OBJECTIF> Poursuivez le texte sur la mendicité des enfants à Bruxelles en reprenant juste après sa dernière phrase.

EXTRAIT DU DOCUMENT>
= = =

Question orale concernant « L’introduction de la lutte contre la maltraitance d’enfants, forcés à la mendicité, dans le Règlement »
Monsieur le Président,
La mendicité des enfants est un phénomène connus qui nous interpelle fortement. Il n’est pas rare de croiser une personne ayant dans ses bras ou à ses pieds un ou plusieurs enfants. Il n’est hélas par rare que certains enfants mendient eux-mêmes directement.
D’après plusieurs études et informations recueillies notamment par la « Coordination des ONG pour le Droit de l’Enfant » (CODE), les mineurs qui mendient en Région de Bruxelles-Capitale sont pour la plupart des mineurs étrangers, qui ne sont helas pas scolarisés, accompagnés ou pas de leur famille. Dans ce cadre, la mendicité est la conséquence d’un état de pauvreté, d’exclusion et de traite des êtres humains.
Il est difficile d’évaluer l’ampleur du phénomène. Depuis que la mendicité n’est plus réprimée par le Code pénal, il n’existe plus de statistiques officielles la concernant. Cependant, sur base de plusieurs études, notamment menées par la Fondation Roi Baudouin, il est estimé qu’une centaine d’enfants mendient en Région de Bruxelles-capitale, principalement dans le centre-Ville. Ce qui doit justifier une attention toute particulière de notre Ville.
Selon plusieurs experts et textes légaux belges et internationaux, le recours à des enfants pour susciter la pitié en public est attentatoire à leur dignité et à leur intégrité… C’est une forme de maltraitance.

= = =

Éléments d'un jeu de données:
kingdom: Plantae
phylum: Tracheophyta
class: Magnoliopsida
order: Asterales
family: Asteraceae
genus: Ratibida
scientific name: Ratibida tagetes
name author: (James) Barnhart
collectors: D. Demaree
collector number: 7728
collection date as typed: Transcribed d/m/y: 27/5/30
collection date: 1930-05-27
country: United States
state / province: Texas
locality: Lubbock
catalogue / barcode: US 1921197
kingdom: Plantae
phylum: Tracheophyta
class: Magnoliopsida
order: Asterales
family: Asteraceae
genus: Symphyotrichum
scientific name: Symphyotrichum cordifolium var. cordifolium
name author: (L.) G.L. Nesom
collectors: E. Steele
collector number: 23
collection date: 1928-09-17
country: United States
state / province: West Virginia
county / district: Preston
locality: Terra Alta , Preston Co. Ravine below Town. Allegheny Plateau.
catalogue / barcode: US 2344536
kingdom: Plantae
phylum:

= = =

RÉSULTAT FINAL>
Monsieur le Président,
Le dossier est complexe. Peu de communes s’intéressent à ce problème préférant rejeter la responsabilité sur un autre niveau de pouvoir. Cependant de nombreux fondements légaux nous permettraient d’intervenir voire de modifier notre règlement de police dans l’intérêt de ces enfants. Je relève plusieurs de ces textes de façon non exhaustive. Excusez-moi, par avance de citer plusieurs lois:
• L’article 22 bis de notre Constitution relatif aux droits de l’enfant déclare que : « Chaque enfant a droit au respect de son intégrité morale, physique, psychique, et sexuelle ».
• En 1999, l’Organisation Mondiale de la Santé (OMS) a donné une définition de la maltraitance : « La maltraitance de l’enfant comprend toutes les formes de mauvais traitements (…), de négligences ou d’exploitation commerciale entraînant un préjudice réel ou potentiel pour la santé de l’enfant, sa survie, son développement ou sa dignité… »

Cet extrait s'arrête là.